Simbólicamente nos hemos aferrado a nuestra Bandera, evitamos que unos cuantos la dejaran caer en plena Plaza de la Constitución, asistimos, ayudamos y nos sumamos, así es el mexicano; dijimos adiós a esas máscaras de indiferencia e incógnitos y dimos rostro a nuestras acciones, a lo que somos y de lo que estamos hechos.

Trump se equivoca, México no es solo crimen y migración. Sin embargo, ha influido de sobremanera que sus animadversiones hacia mi país, como el abono, hagan florecer lo mejor de nuestro jardín, de esta generosa tierra que se llama Estados Unidos Mexicanos.

Quiero que esta exaltación hacia lo mexicano, hacia lo #HechoEnMéxico permanezca cada día en todo lo que hagamos, que sea como ese sello de orgullo que nos hincha el corazón, porque no somos un disimulo de la existencia en el mundo.

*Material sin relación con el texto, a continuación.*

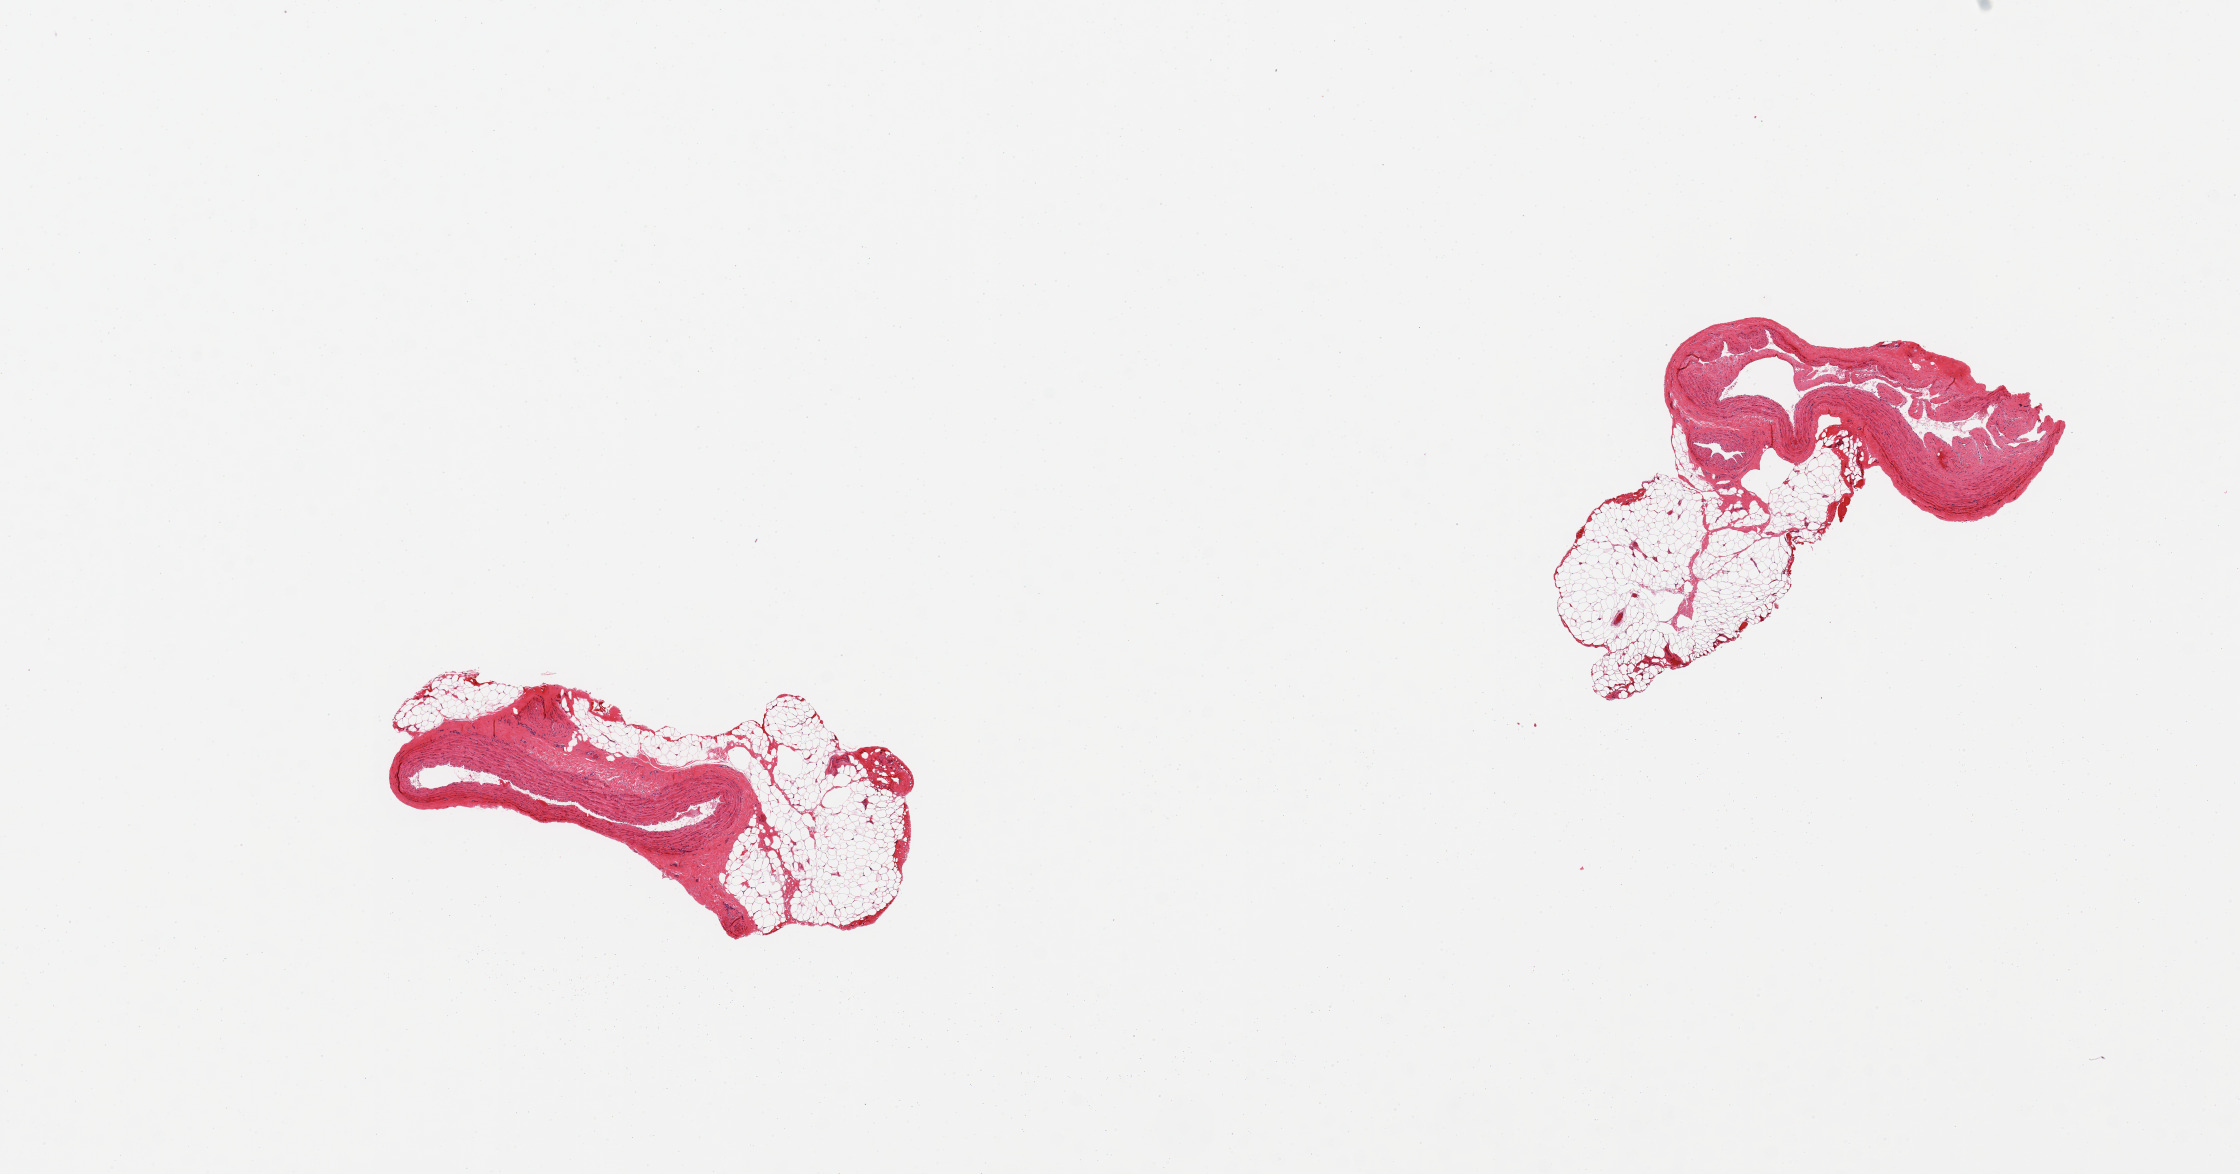
Whole-slide image, H&E stain — shown as a low-resolution overview of the whole scanned area (about 17.7 x 9.3 mm). PAXgene-fixed, paraffin-embedded tissue. Section of coronary artery (target tissue). Donor tissue sample. Donor sex: male.
• reviewer comment on this tissue sample: 2 pieces; excessive adherent fat (50% of specimen)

Estamos desmitificando la realidad, somos una sociedad más desarrollada y plural, el asunto de los mitos y los héroes son cuestión de un espejo enterrado. Los verdaderos héroes y las heroínas en las que creo, son las y los mexicanos que cada día trabajan y construyen su vida. "Nuestra apuesta debe ser por un mundo de normatividad jurídica y de inteligencia diplomática: la fuerza tiene límites; la razón, no", escribió Fuentes en El espejo enterrado.